GIVEN ENTRIES |

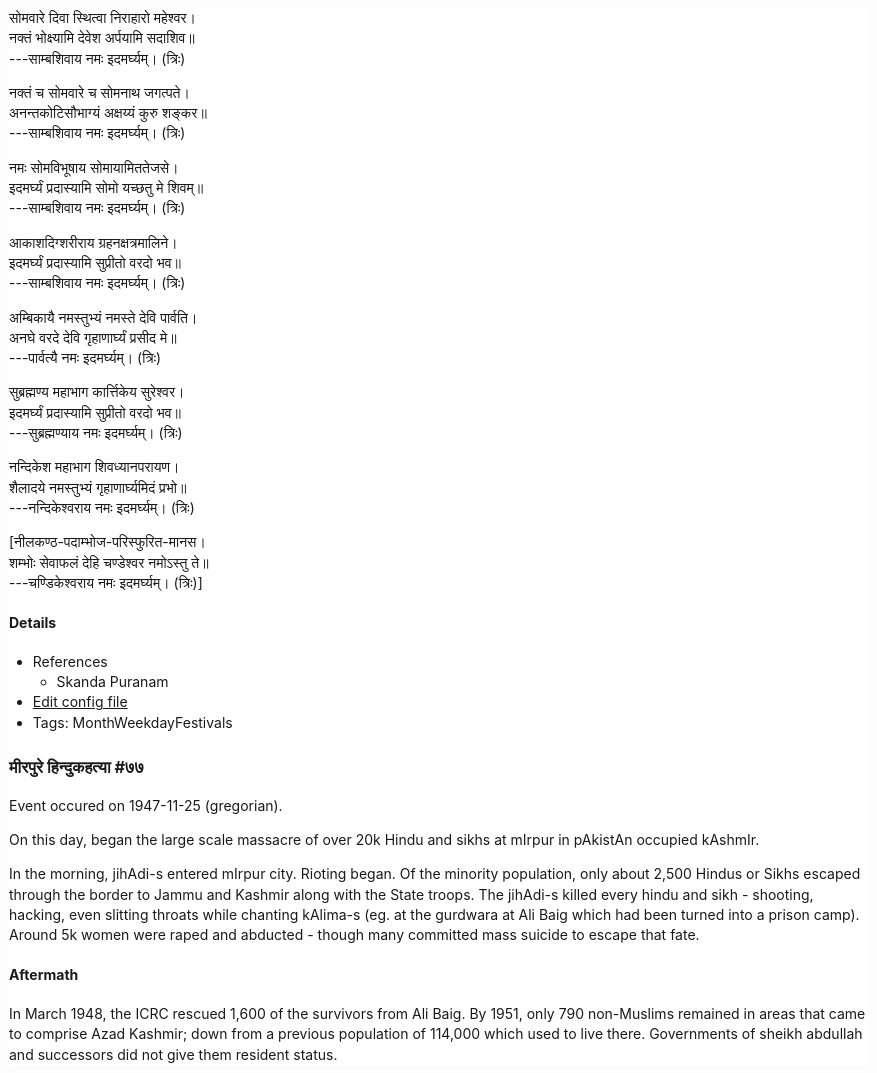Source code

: सोमवारे दिवा स्थित्वा निराहारो महेश्वर।  
नक्तं भोक्ष्यामि देवेश अर्पयामि सदाशिव॥  
---साम्बशिवाय नमः इदमर्घ्यम्। (त्रिः)  
  
नक्तं च सोमवारे च सोमनाथ जगत्पते।  
अनन्तकोटिसौभाग्यं अक्षय्यं कुरु शङ्कर॥  
---साम्बशिवाय नमः इदमर्घ्यम्। (त्रिः)  
  
नमः सोमविभूषाय सोमायामिततेजसे।  
इदमर्घ्यं प्रदास्यामि सोमो यच्छतु मे शिवम्॥  
---साम्बशिवाय नमः इदमर्घ्यम्। (त्रिः)  
  
आकाशदिग्शरीराय ग्रहनक्षत्रमालिने।  
इदमर्घ्यं प्रदास्यामि सुप्रीतो वरदो भव॥  
---साम्बशिवाय नमः इदमर्घ्यम्। (त्रिः)  
  
  
अम्बिकायै नमस्तुभ्यं नमस्ते देवि पार्वति।  
अनघे वरदे देवि गृहाणार्घ्यं प्रसीद मे॥  
---पार्वत्यै नमः इदमर्घ्यम्। (त्रिः)  
  
  
सुब्रह्मण्य महाभाग कार्त्तिकेय सुरेश्वर।  
इदमर्घ्यं प्रदास्यामि सुप्रीतो वरदो भव॥  
---सुब्रह्मण्याय नमः इदमर्घ्यम्। (त्रिः)  
  
नन्दिकेश महाभाग शिवध्यानपरायण।  
शैलादये नमस्तुभ्यं गृहाणार्घ्यमिदं प्रभो॥  
---नन्दिकेश्वराय नमः इदमर्घ्यम्। (त्रिः)  
  
[नीलकण्ठ-पदाम्भोज-परिस्फुरित-मानस।  
शम्भोः सेवाफलं देहि चण्डेश्वर नमोऽस्तु ते॥  
---चण्डिकेश्वराय नमः इदमर्घ्यम्। (त्रिः)]



#### Details
- References
  - Skanda Puranam
- [Edit config file](https://github.com/jyotisham/adyatithi/blob/master/devatA/shaiva/description_only/kArttika~sOmavAsaraH.toml)
- Tags: MonthWeekdayFestivals


### मीरपुरे हिन्दुकहत्या #७७

Event occured on 1947-11-25 (gregorian). 

On this day, began the large scale massacre of over 20k Hindu and sikhs at mIrpur in pAkistAn occupied kAshmIr.

In the morning, jihAdi-s entered mIrpur city. Rioting began. Of the minority population, only about 2,500 Hindus or Sikhs escaped through the border to Jammu and Kashmir along with the State troops. The jihAdi-s killed every hindu and sikh - shooting, hacking, even slitting throats while chanting kAlima-s (eg. at the gurdwara at Ali Baig which had been turned into a prison camp). Around 5k women were raped and abducted - though many committed mass suicide to escape that fate. 

#### Aftermath
In March 1948, the ICRC rescued 1,600 of the survivors from Ali Baig. By 1951, only 790 non-Muslims remained in areas that came to comprise Azad Kashmir; down from a previous population of 114,000 which used to live there. Governments of sheikh abdullah and successors did not give them resident status.
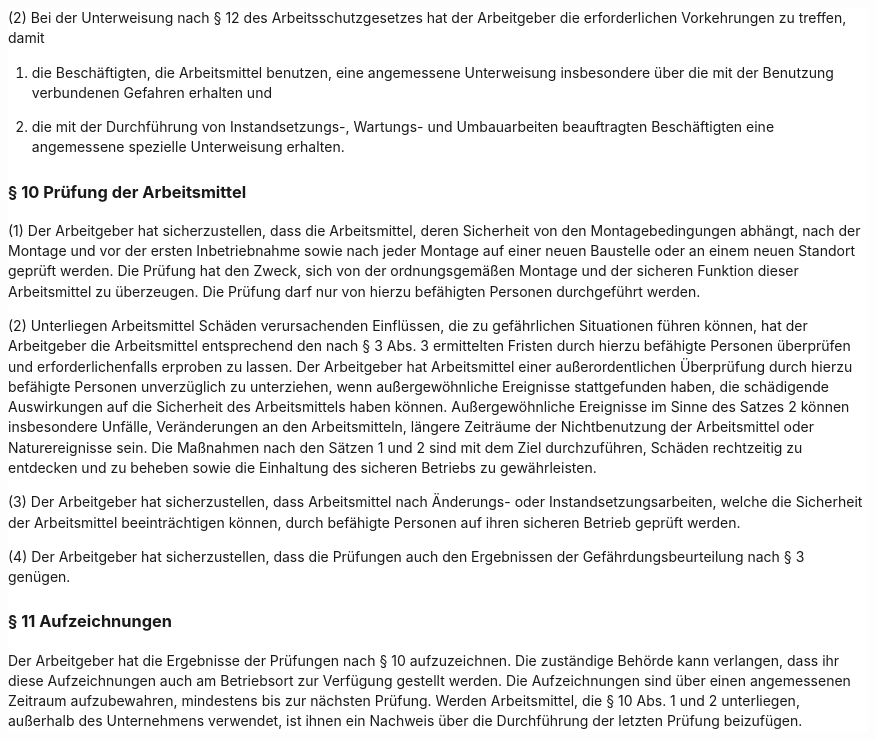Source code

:(2) Bei der Unterweisung nach § 12 des Arbeitsschutzgesetzes hat der
Arbeitgeber die erforderlichen Vorkehrungen zu treffen, damit

1.  die Beschäftigten, die Arbeitsmittel benutzen, eine angemessene
    Unterweisung insbesondere über die mit der Benutzung verbundenen
    Gefahren erhalten und


2.  die mit der Durchführung von Instandsetzungs-, Wartungs- und
    Umbauarbeiten beauftragten Beschäftigten eine angemessene spezielle
    Unterweisung erhalten.





### § 10 Prüfung der Arbeitsmittel

(1) Der Arbeitgeber hat sicherzustellen, dass die Arbeitsmittel, deren
Sicherheit von den Montagebedingungen abhängt, nach der Montage und
vor der ersten Inbetriebnahme sowie nach jeder Montage auf einer neuen
Baustelle oder an einem neuen Standort geprüft werden. Die Prüfung hat
den Zweck, sich von der ordnungsgemäßen Montage und der sicheren
Funktion dieser Arbeitsmittel zu überzeugen. Die Prüfung darf nur von
hierzu befähigten Personen durchgeführt werden.

(2) Unterliegen Arbeitsmittel Schäden verursachenden Einflüssen, die
zu gefährlichen Situationen führen können, hat der Arbeitgeber die
Arbeitsmittel entsprechend den nach § 3 Abs. 3 ermittelten Fristen
durch hierzu befähigte Personen überprüfen und erforderlichenfalls
erproben zu lassen. Der Arbeitgeber hat Arbeitsmittel einer
außerordentlichen Überprüfung durch hierzu befähigte Personen
unverzüglich zu unterziehen, wenn außergewöhnliche Ereignisse
stattgefunden haben, die schädigende Auswirkungen auf die Sicherheit
des Arbeitsmittels haben können. Außergewöhnliche Ereignisse im Sinne
des Satzes 2 können insbesondere Unfälle, Veränderungen an den
Arbeitsmitteln, längere Zeiträume der Nichtbenutzung der Arbeitsmittel
oder Naturereignisse sein. Die Maßnahmen nach den Sätzen 1 und 2 sind
mit dem Ziel durchzuführen, Schäden rechtzeitig zu entdecken und zu
beheben sowie die Einhaltung des sicheren Betriebs zu gewährleisten.

(3) Der Arbeitgeber hat sicherzustellen, dass Arbeitsmittel nach
Änderungs- oder Instandsetzungsarbeiten, welche die Sicherheit der
Arbeitsmittel beeinträchtigen können, durch befähigte Personen auf
ihren sicheren Betrieb geprüft werden.

(4) Der Arbeitgeber hat sicherzustellen, dass die Prüfungen auch den
Ergebnissen der Gefährdungsbeurteilung nach § 3 genügen.


### § 11 Aufzeichnungen

Der Arbeitgeber hat die Ergebnisse der Prüfungen nach § 10
aufzuzeichnen. Die zuständige Behörde kann verlangen, dass ihr diese
Aufzeichnungen auch am Betriebsort zur Verfügung gestellt werden. Die
Aufzeichnungen sind über einen angemessenen Zeitraum aufzubewahren,
mindestens bis zur nächsten Prüfung. Werden Arbeitsmittel, die § 10
Abs. 1 und 2 unterliegen, außerhalb des Unternehmens verwendet, ist
ihnen ein Nachweis über die Durchführung der letzten Prüfung
beizufügen.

YOUR INSTRUCTIONS | Return, word for word, the stretch of the material from the line containing "(1) Der Arbeitgeber" through the line containing "beheben sowie die", with both of those lines included.

TASK OUTPUT |
(1) Der Arbeitgeber hat sicherzustellen, dass die Arbeitsmittel, deren
Sicherheit von den Montagebedingungen abhängt, nach der Montage und
vor der ersten Inbetriebnahme sowie nach jeder Montage auf einer neuen
Baustelle oder an einem neuen Standort geprüft werden. Die Prüfung hat
den Zweck, sich von der ordnungsgemäßen Montage und der sicheren
Funktion dieser Arbeitsmittel zu überzeugen. Die Prüfung darf nur von
hierzu befähigten Personen durchgeführt werden.

(2) Unterliegen Arbeitsmittel Schäden verursachenden Einflüssen, die
zu gefährlichen Situationen führen können, hat der Arbeitgeber die
Arbeitsmittel entsprechend den nach § 3 Abs. 3 ermittelten Fristen
durch hierzu befähigte Personen überprüfen und erforderlichenfalls
erproben zu lassen. Der Arbeitgeber hat Arbeitsmittel einer
außerordentlichen Überprüfung durch hierzu befähigte Personen
unverzüglich zu unterziehen, wenn außergewöhnliche Ereignisse
stattgefunden haben, die schädigende Auswirkungen auf die Sicherheit
des Arbeitsmittels haben können. Außergewöhnliche Ereignisse im Sinne
des Satzes 2 können insbesondere Unfälle, Veränderungen an den
Arbeitsmitteln, längere Zeiträume der Nichtbenutzung der Arbeitsmittel
oder Naturereignisse sein. Die Maßnahmen nach den Sätzen 1 und 2 sind
mit dem Ziel durchzuführen, Schäden rechtzeitig zu entdecken und zu
beheben sowie die Einhaltung des sicheren Betriebs zu gewährleisten.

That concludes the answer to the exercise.